Exercise details
Lay out every line of the records below as a Markdown table with two columns, Row for the row number and Text for the line, skipping any blank lines. Leave the pictures out of your answer.
+---+
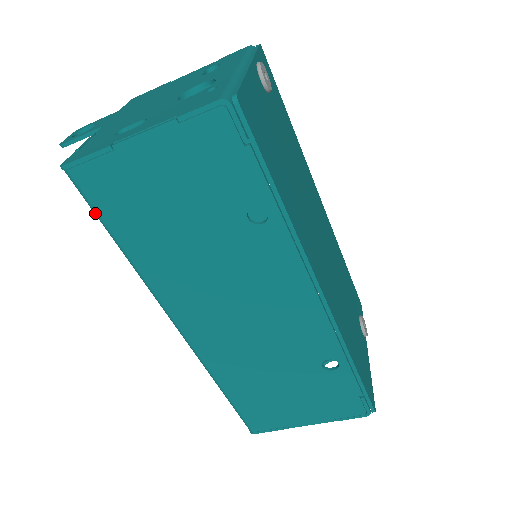
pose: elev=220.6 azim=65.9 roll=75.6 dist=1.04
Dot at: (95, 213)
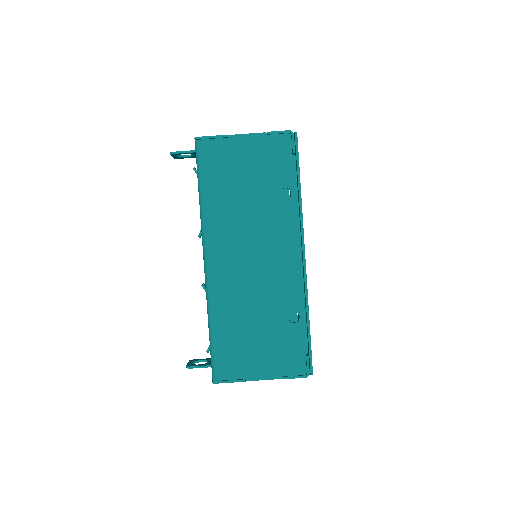
Dot at: (198, 168)
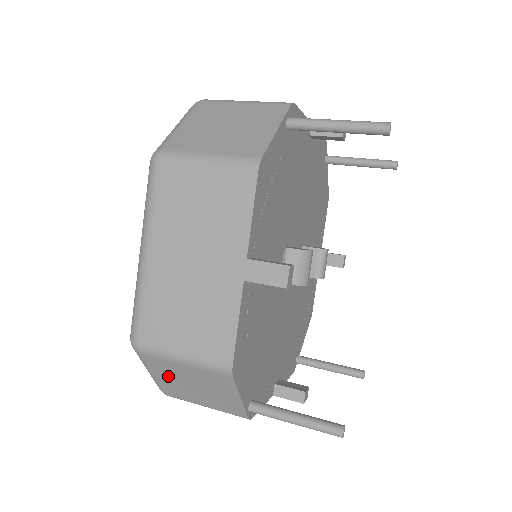
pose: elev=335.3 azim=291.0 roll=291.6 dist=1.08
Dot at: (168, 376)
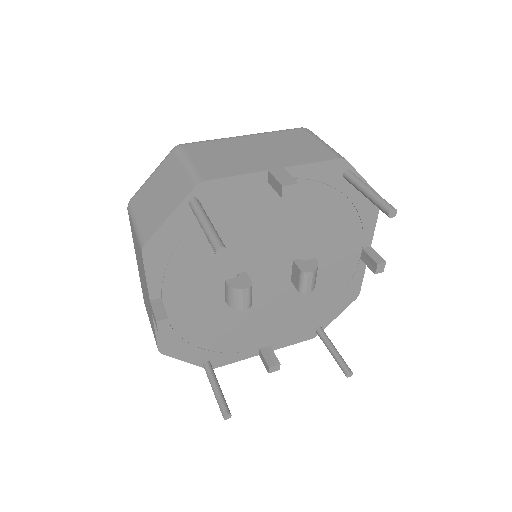
Dot at: occluded
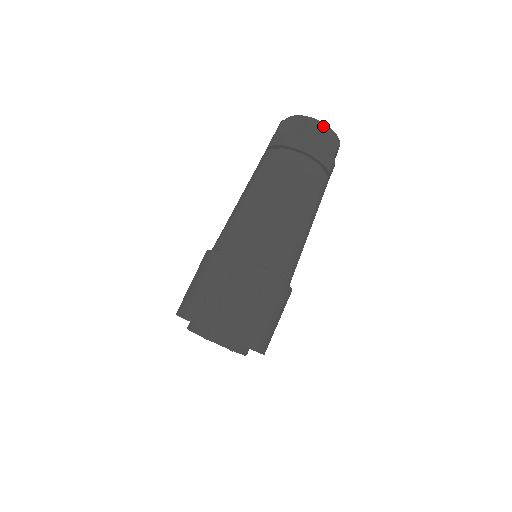
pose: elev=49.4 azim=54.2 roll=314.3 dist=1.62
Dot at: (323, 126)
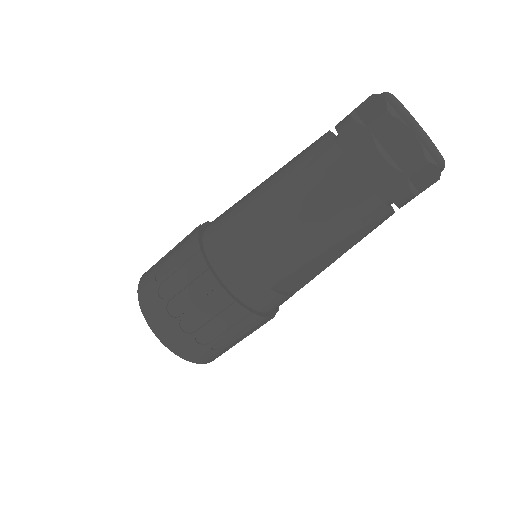
Dot at: (437, 164)
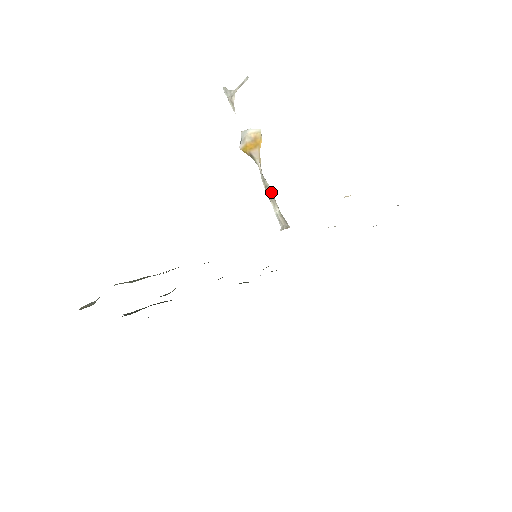
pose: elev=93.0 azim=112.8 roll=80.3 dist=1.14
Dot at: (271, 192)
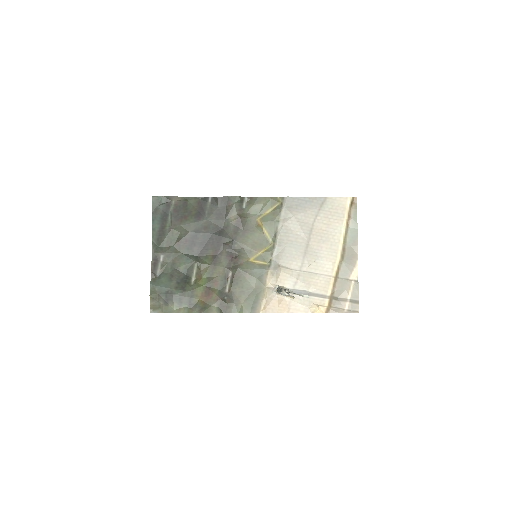
Dot at: occluded
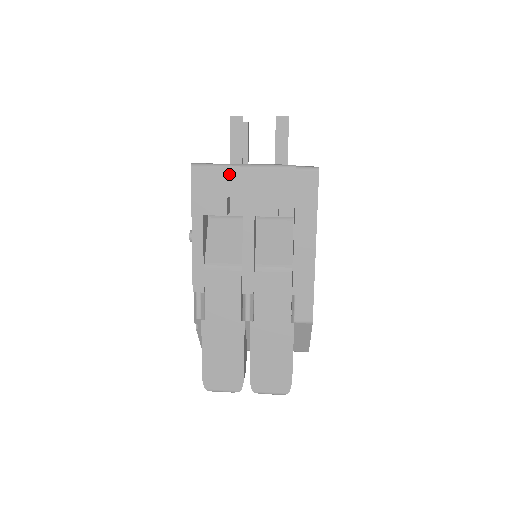
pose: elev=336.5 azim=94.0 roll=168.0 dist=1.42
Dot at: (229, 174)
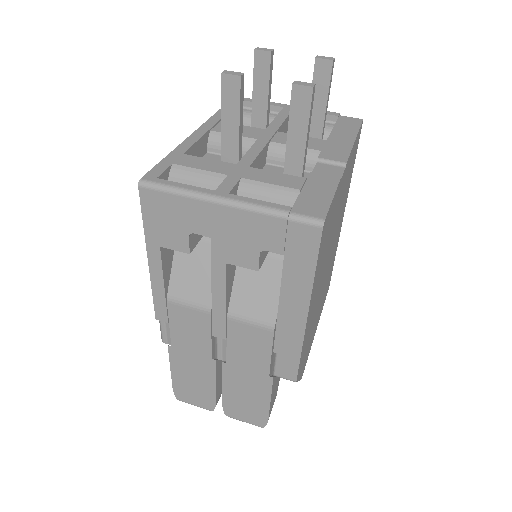
Dot at: (190, 206)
+---+
Correct result
| Row | Text |
|---|---|
| 1 | pose: elev=220.6 azim=65.9 roll=75.6 dist=1.04 |
| 2 | Dot at: (95, 213) |
| 3 | Dot at: (198, 168) |
| 4 | pose: elev=335.3 azim=291.0 roll=291.6 dist=1.08 |
| 5 | Dot at: (168, 376) |
| 6 | Dot at: occluded |
| 7 | pose: elev=49.4 azim=54.2 roll=314.3 dist=1.62 |
| 8 | Dot at: (323, 126) |
| 9 | Dot at: (437, 164) |
| 10 | pose: elev=93.0 azim=112.8 roll=80.3 dist=1.14 |
| 11 | Dot at: (271, 192) |
| 12 | Dot at: occluded |
| 13 | pose: elev=336.5 azim=94.0 roll=168.0 dist=1.42 |
| 14 | Dot at: (229, 174) |
| 15 | Dot at: (190, 206) |